= Beginning of Section =
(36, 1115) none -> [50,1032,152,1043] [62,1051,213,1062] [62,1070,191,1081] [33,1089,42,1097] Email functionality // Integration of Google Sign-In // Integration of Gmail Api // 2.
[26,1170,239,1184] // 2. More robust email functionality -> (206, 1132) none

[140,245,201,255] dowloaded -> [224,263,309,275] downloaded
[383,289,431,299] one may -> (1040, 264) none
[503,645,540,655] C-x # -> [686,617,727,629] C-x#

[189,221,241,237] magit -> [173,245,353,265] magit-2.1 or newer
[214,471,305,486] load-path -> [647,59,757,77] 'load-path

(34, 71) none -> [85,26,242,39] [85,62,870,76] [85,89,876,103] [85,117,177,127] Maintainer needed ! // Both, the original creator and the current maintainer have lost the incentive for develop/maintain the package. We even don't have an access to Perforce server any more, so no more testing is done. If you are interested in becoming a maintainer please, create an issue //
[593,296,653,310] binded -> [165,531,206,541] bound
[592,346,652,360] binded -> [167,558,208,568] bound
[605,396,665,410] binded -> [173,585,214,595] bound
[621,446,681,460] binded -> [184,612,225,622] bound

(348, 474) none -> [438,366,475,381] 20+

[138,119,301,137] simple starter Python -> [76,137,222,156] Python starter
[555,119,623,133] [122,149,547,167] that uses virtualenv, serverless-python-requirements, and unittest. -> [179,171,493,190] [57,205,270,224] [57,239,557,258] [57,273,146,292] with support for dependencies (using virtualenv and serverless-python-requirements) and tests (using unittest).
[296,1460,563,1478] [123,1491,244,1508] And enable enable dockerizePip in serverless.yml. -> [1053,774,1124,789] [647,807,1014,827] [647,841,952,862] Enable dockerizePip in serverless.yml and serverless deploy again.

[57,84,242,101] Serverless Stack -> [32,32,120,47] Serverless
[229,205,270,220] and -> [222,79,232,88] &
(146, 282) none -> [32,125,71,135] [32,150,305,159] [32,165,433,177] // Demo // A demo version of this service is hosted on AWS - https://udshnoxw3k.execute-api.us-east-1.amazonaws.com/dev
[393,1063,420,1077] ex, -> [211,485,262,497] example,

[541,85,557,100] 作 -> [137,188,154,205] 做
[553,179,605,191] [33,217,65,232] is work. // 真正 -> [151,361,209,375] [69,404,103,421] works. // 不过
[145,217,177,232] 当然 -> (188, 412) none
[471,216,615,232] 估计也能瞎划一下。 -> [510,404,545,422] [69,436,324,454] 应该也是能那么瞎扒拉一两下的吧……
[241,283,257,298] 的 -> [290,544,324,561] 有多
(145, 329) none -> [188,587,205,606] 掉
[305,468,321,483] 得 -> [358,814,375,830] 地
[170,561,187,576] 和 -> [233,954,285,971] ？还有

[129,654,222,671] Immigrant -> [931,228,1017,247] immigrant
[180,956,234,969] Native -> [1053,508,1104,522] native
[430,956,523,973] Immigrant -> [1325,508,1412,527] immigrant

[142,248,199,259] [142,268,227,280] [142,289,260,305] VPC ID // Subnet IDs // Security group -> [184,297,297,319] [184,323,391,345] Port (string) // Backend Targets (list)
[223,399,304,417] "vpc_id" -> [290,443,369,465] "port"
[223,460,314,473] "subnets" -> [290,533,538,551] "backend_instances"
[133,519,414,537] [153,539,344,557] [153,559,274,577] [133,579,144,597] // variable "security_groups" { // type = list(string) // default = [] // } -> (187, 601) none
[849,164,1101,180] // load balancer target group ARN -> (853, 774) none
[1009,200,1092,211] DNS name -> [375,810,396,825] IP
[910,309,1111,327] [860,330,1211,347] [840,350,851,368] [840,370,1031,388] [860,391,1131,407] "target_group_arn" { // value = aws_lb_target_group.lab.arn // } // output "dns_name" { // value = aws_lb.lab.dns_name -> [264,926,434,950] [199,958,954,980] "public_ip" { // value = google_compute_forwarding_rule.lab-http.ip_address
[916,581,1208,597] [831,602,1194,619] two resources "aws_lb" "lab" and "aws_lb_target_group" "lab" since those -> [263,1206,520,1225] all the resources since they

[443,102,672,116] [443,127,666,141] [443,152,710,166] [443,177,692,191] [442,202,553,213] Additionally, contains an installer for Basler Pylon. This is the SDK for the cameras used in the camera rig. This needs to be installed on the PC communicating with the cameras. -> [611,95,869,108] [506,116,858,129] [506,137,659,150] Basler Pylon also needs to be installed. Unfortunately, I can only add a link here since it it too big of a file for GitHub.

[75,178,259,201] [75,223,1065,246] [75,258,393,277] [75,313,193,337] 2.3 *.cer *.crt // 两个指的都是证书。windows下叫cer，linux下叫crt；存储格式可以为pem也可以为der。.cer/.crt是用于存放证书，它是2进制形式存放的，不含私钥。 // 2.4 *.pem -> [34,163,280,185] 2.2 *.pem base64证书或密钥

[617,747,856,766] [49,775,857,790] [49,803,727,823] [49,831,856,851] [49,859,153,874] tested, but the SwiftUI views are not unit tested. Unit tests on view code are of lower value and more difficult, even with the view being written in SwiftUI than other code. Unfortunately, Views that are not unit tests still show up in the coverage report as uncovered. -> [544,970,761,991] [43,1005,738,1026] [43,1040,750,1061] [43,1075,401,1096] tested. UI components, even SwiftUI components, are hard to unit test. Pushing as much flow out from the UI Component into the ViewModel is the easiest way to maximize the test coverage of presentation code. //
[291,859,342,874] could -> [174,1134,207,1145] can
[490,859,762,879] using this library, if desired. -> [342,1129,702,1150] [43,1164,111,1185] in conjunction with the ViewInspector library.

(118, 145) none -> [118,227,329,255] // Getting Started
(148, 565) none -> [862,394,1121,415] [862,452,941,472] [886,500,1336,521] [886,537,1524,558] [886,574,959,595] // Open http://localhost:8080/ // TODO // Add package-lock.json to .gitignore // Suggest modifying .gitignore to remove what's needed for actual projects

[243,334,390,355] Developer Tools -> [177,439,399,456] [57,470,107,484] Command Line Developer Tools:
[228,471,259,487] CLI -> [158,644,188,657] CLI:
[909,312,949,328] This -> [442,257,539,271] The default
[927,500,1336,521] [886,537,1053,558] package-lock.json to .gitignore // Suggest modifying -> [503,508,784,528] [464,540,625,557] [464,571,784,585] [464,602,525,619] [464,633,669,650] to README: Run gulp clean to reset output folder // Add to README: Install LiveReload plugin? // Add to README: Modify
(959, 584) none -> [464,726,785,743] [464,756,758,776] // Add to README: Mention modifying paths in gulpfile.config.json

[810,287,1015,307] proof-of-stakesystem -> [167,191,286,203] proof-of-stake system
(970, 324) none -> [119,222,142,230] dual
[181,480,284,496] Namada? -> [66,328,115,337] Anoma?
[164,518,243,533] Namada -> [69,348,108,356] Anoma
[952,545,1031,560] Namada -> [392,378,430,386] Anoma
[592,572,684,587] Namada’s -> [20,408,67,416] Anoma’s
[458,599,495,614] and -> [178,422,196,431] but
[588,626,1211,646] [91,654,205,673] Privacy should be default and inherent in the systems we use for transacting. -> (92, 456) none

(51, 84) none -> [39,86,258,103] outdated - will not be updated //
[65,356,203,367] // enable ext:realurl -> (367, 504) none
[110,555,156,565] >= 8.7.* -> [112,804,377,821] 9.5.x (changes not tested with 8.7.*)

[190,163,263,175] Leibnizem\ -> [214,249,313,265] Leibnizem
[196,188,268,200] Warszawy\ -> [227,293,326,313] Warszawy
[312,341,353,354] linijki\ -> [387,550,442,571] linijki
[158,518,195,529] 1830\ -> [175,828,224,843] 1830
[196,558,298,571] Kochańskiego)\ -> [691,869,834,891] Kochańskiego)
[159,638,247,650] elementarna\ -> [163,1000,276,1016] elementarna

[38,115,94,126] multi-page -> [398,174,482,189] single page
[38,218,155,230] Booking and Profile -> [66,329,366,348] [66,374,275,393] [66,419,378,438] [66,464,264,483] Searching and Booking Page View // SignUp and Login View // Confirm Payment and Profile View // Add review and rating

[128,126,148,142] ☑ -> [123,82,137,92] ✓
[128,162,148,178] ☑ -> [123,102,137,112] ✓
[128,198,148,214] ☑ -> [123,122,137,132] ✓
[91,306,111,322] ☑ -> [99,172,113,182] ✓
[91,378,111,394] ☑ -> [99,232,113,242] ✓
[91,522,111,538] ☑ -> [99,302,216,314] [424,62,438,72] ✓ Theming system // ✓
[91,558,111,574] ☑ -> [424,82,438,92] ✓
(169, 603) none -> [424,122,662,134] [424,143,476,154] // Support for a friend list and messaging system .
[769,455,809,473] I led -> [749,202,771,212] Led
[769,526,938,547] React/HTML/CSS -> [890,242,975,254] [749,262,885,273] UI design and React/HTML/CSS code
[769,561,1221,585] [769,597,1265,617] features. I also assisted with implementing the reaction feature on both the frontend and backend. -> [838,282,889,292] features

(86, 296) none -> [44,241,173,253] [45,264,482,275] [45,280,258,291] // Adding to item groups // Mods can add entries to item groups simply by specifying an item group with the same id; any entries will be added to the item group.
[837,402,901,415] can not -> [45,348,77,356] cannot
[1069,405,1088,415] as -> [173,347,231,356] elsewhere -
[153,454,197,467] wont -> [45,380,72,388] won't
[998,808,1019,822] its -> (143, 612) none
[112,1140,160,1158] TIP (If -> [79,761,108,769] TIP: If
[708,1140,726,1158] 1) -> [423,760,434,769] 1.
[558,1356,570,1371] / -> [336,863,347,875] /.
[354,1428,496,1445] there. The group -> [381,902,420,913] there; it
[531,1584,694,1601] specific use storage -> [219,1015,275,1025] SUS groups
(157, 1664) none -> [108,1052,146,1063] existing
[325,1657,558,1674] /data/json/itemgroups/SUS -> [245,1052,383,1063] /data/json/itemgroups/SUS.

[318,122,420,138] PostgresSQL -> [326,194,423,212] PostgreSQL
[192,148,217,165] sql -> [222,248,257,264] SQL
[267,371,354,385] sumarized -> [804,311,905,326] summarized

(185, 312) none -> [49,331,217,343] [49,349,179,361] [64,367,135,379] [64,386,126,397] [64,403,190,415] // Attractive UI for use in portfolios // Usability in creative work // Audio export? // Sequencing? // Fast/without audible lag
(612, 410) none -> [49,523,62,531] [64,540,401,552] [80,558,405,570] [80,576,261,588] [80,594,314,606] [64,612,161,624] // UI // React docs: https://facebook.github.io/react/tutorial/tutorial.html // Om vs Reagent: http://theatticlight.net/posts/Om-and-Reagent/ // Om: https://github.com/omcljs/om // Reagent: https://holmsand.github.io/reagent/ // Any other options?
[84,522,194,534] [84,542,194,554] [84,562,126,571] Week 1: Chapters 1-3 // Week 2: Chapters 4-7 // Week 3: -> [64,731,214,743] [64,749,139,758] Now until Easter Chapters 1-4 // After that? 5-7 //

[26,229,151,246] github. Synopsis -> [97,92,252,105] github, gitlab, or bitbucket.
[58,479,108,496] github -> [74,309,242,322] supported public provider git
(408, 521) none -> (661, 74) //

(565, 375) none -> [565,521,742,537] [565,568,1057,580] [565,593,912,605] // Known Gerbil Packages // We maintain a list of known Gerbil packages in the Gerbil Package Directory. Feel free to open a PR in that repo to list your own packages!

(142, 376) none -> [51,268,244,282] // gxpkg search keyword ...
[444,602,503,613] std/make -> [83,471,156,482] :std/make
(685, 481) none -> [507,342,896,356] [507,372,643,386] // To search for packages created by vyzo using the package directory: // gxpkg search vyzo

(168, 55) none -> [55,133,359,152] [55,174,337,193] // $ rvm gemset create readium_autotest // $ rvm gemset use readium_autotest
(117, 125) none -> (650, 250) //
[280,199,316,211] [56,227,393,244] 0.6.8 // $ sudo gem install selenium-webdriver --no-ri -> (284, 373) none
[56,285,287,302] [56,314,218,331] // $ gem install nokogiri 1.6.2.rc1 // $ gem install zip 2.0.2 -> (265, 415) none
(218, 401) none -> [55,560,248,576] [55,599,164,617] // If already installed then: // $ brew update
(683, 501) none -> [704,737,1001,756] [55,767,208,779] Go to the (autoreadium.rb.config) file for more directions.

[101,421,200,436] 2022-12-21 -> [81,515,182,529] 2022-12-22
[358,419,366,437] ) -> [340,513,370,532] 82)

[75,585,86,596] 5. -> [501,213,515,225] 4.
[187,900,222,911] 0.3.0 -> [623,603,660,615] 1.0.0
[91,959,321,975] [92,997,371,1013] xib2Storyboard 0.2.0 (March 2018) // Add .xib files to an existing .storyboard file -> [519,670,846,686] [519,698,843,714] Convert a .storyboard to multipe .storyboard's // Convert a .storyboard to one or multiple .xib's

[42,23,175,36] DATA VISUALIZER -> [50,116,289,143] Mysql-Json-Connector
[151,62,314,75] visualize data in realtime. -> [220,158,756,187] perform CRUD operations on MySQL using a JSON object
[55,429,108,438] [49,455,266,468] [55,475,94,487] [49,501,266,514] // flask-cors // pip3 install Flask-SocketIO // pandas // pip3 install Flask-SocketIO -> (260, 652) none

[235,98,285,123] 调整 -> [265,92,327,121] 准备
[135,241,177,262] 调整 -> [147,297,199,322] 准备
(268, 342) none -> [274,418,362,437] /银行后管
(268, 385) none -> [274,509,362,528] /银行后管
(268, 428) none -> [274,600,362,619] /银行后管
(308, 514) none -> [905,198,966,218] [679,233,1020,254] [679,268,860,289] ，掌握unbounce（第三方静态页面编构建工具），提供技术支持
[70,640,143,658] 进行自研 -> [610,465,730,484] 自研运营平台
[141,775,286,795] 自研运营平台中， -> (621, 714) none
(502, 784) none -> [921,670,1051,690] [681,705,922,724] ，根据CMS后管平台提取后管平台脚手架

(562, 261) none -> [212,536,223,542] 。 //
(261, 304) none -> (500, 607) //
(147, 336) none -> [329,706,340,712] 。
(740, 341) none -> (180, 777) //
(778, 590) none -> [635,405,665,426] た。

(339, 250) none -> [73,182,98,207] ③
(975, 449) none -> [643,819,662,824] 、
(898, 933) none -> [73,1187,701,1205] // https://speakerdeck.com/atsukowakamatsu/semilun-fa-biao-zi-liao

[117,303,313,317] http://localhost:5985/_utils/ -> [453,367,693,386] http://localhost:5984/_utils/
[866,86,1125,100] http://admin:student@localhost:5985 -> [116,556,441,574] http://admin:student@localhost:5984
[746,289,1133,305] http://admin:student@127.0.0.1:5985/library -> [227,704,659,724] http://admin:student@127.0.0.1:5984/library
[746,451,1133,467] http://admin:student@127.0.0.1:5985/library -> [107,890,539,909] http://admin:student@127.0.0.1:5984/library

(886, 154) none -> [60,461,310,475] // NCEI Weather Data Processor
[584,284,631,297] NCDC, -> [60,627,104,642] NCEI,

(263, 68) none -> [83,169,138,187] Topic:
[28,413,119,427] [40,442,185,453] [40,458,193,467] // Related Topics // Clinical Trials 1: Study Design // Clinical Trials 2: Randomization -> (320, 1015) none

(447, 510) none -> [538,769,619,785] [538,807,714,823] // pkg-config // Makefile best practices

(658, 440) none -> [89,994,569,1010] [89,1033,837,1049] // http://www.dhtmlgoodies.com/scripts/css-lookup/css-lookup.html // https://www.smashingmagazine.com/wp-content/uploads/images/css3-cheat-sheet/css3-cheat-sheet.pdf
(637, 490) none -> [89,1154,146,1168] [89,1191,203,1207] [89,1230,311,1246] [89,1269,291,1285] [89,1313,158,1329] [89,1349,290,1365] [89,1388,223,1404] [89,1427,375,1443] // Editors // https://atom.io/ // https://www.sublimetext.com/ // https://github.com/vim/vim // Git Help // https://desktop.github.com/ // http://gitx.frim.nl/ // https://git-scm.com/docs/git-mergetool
= End of Section =
INSTRUCTIONS TO FOLLOW:
Scan the entries above for the line containing "[531,1584,694,1601] specific use", and copy it and all lines after it exactly, down to and including the line containing "[318,122,420,138] PostgresSQL ->".

YOUR SOLUTION:
[531,1584,694,1601] specific use storage -> [219,1015,275,1025] SUS groups
(157, 1664) none -> [108,1052,146,1063] existing
[325,1657,558,1674] /data/json/itemgroups/SUS -> [245,1052,383,1063] /data/json/itemgroups/SUS.

[318,122,420,138] PostgresSQL -> [326,194,423,212] PostgreSQL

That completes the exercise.